Then he shall minister in the name of the LORD his God, as all his brethren the Levites do, which stand there before the LORD.
7. then he shall minister] See on Deuteronomy 10:8. If he comes to the one place at which sacrifice is valid, the rural Levite may discharge the priestly office equally with the Levites who already minister there.

They shall have like portions to eat, beside that which cometh of the sale of his patrimony.
8. They shall have] Sam. LXX: he shall have.

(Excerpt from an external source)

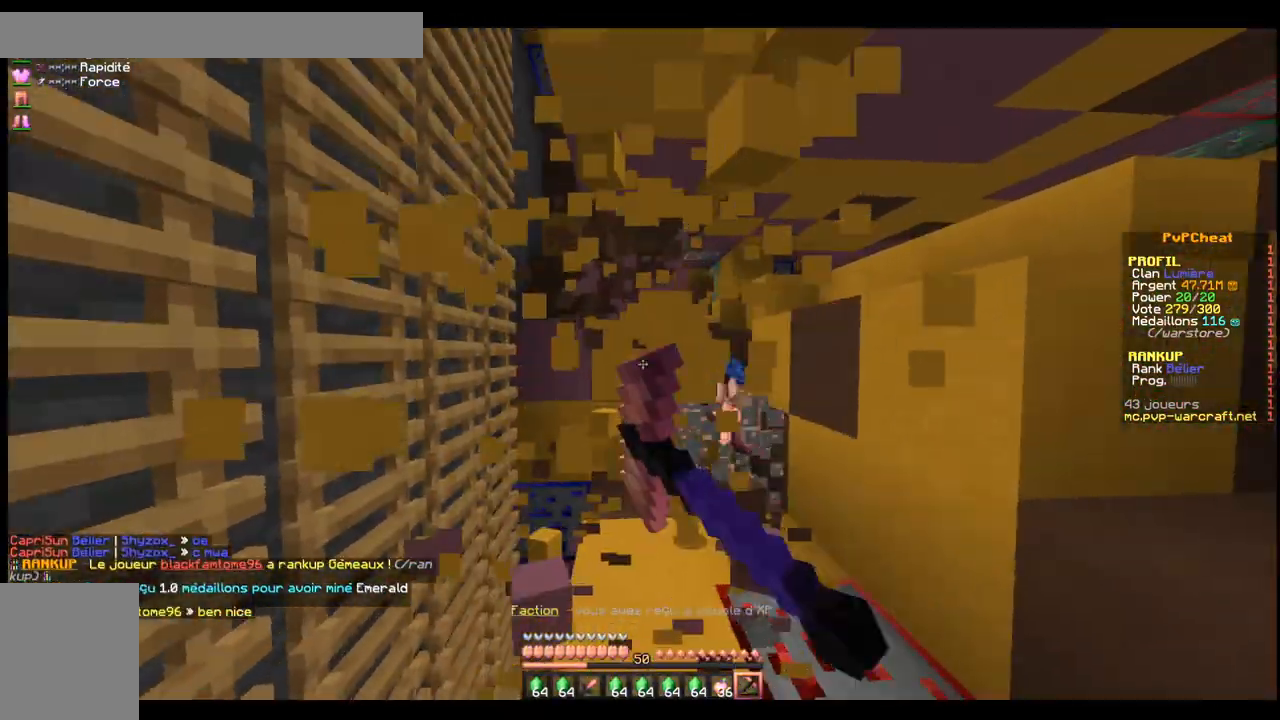
{"keys": [], "events": [[16, "z", "down"], [450, "z", "up"]]}
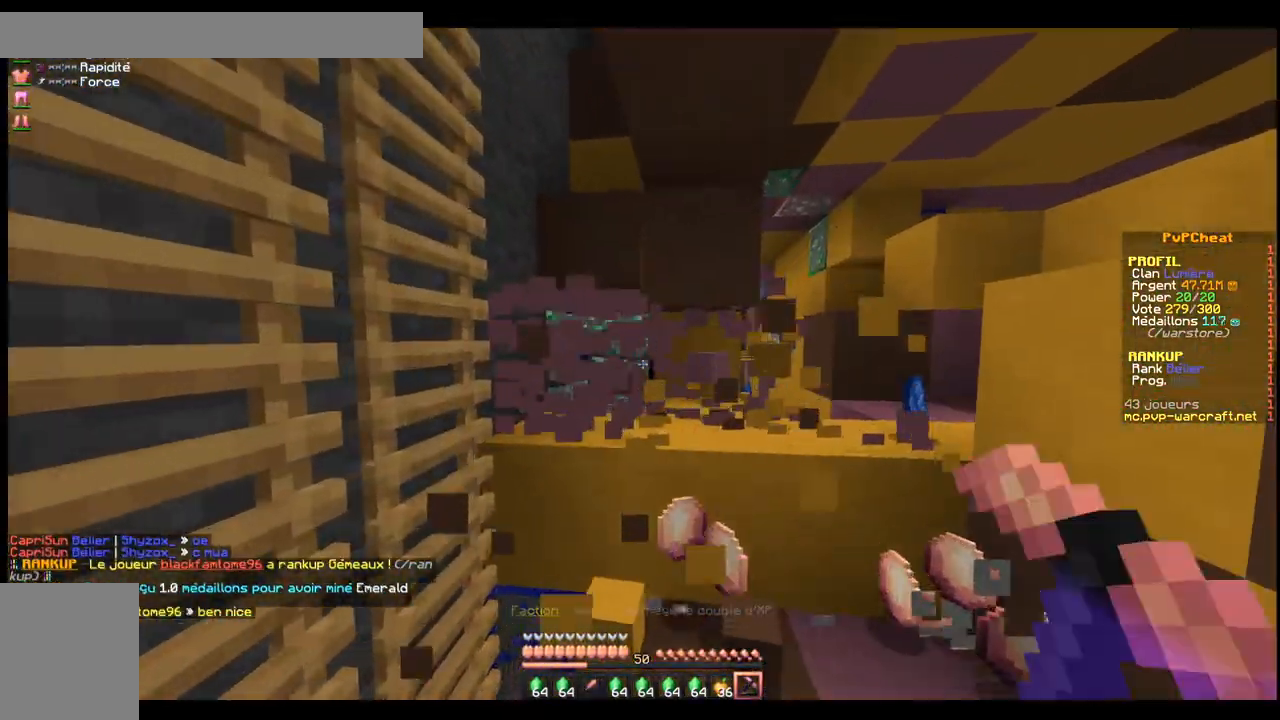
{"keys": ["z"], "events": [[367, "z", "down"]]}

beside that which cometh of the sale of his patrimony] a paraphrase of the difficult Heb.: beside his sales, or realised values, or prices, on the fathers (LXX, πλὴν τῆς πράσεως τῆς κατὰ πατριάν). EVV.’s paraphrase is generally accepted; cp. Jeremiah 32:6-15; Jeremiah 37:12 (R.V.), which shows a priest from a rural sanctuary, who had removed to Jerusalem, possessing money of his own and by right of redemption able to buy land which a relative desired to sell. Dillm., rejecting the usual interpretation as too obvious, proposes ‘the money which he realised on such dues as had fallen to him from the families to whom he ministered at his home.’ A certain solution of the difficulty is hardly possible. Either we have an abbreviated legal formula the meaning of which is lost, or the text is corrupt. By small emendations, Steuern. ingeniously reads: ‘except those who are idolatrous priests and necromancers.’ This is agreeable to the spirit of D, guards against an easy abuse of the law and is in harmony with the next law; but it has to be forced out of even the emended syntax.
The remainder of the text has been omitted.